Lambda Legal Senior Attorney Omar Gonzalez-Pagan called the surgical requirement “inconsistent with standard medical practice” and said it presented “a significant barrier — sometimes insurmountable — to many transgender people, particularly those who may not be able to afford gender confirmation surgery, or who may not want or need it.”
The litigants argue the surgical requirement violates their constitutional guarantee of equal protection under the 14th Amendment, as well as their First Amendment guarantee to freedom of speech.
Rather than financial compensation, Gonzalez-Pagan said, they’re seeking an acknowledgement that the surgical policy is unconstitutional and a requirement that the state allow trans people to update their birth certificate without surgery.

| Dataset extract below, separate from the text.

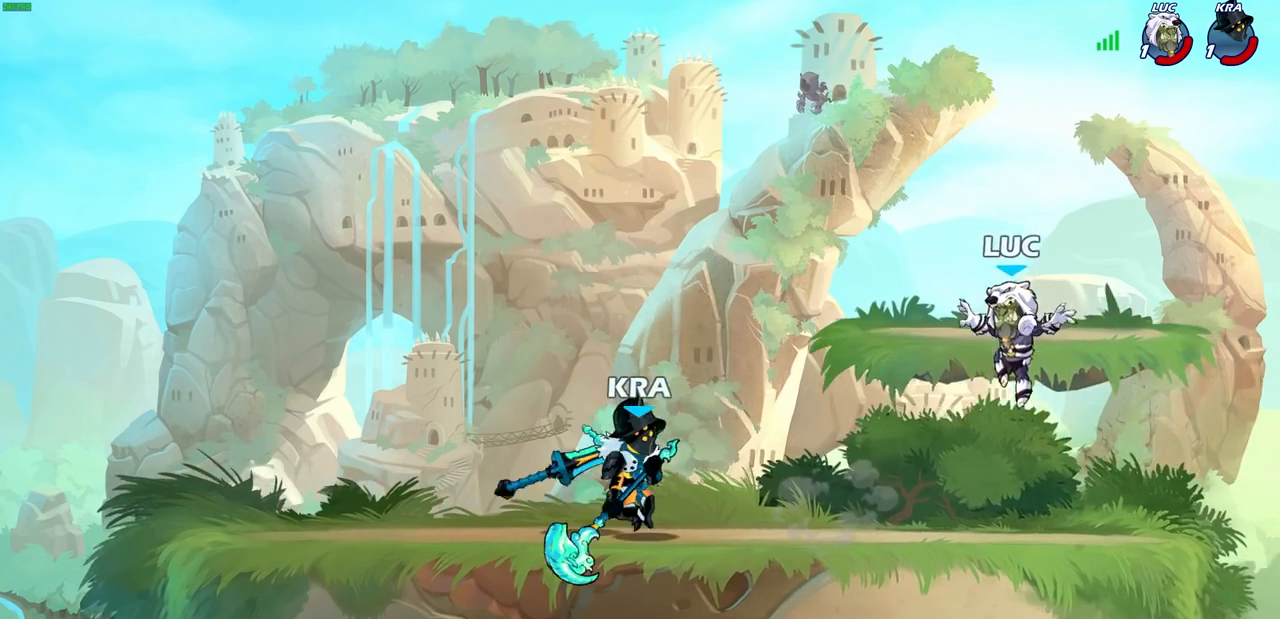
{"buttons": [], "left_stick": "down-left", "right_stick": "center", "events": [[83, "left_stick", "right"], [333, "left_stick", "center"], [383, "left_stick", "left"], [483, "left_stick", "down-left"]]}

In addition to attorneys with Lambda Legal, the plaintiffs are being represented by the North Carolina firms Baker Botts LLP and Brooks Pierce McLendon Humphrey & Leonard LLP.
Mandy Cohen, the secretary of the North Carolina Department of Health and Human Services, has been named as a defendant, along with Assistant Secretary of Public Health Mark Benton and ClarLynda Williams-DeVane, state registrar and director of the North Carolina State Center for Health Statistics.
The North Carolina Department of Health and Human Services declined to comment on the lawsuit.
According to Lambda Legal, 34 states allow individuals to update the sex designation on their birth certificate without surgical intervention.
In fact, surgery is not required to update the gender marker on a North Carolina driver’s license, just a form from a health professional affirming their client’s gender identity.
Fourteen states still have a surgical requirement to change gender markers on birth certificates.
West Virginia requires a court order to amend the gender designation on a birth certificate, according to the National Center for Transgender Equality. The state’s Vital Registration office will not issue a new birth certificate, instead striking through the existing name and gender and typing the new information above.
Tennessee law specifically prohibits amending sex on a birth certificate “as a result of sex change surgery,” a policy Lambda Legal is also currently challenging. Like transgender North Carolinians, though, trans residents in Tennessee can change the listed gender on their driver’s licenses and state identification cards without surgery.
In an email to NBC News, Gonzalez-Pagan said the decision of when and where to bring a challenge “depends on multiple factors, including our assessment of the law and whether we have encountered people affected by these policies that are willing to step up and take on such a challenge.”
The goal, he added, is to eradicate each of these barriers one by one “and to have one victory build upon the other.”
North Carolina has been a nexus point for LGBTQ equality in recent years: In 2016, after Charlotte passed an ordinance expanding its existing nondiscrimination protections to include gender identity and sexual orientation — including allowing transgender people to use the bathroom that aligns with their gender identity — the state’s General Assembly held a special session to pass House Bill 2, nicknamed the “bathroom bill.”
That measure prevented any municipality in the state from adding sexual orientation or gender identity to nondiscrimination laws, effectively blocking Charlotte’s efforts and sparking national boycotts that were projected to cost the state billions in lost revenue.
HB 2 was eventually repealed in 2017 as part of a compromise that placed a three-year statewide moratorium on nondiscrimination ordinances. Since then, Charlotte and several other cities have updated their nondiscrimination policies to include LGBTQ people.
And just last month, the state’s lieutenant governor, Mark Robinson made national headlines and faced calls to resign after a video surfaced showing him describing the LGBTQ community as “filth.”
“There’s no reason anybody anywhere in America should be telling any child about transgenderism, homosexuality — any of that filth,” Robinson, the state’s highest Republican executive officeholder, said in a clip from a June speech at a Baptist church.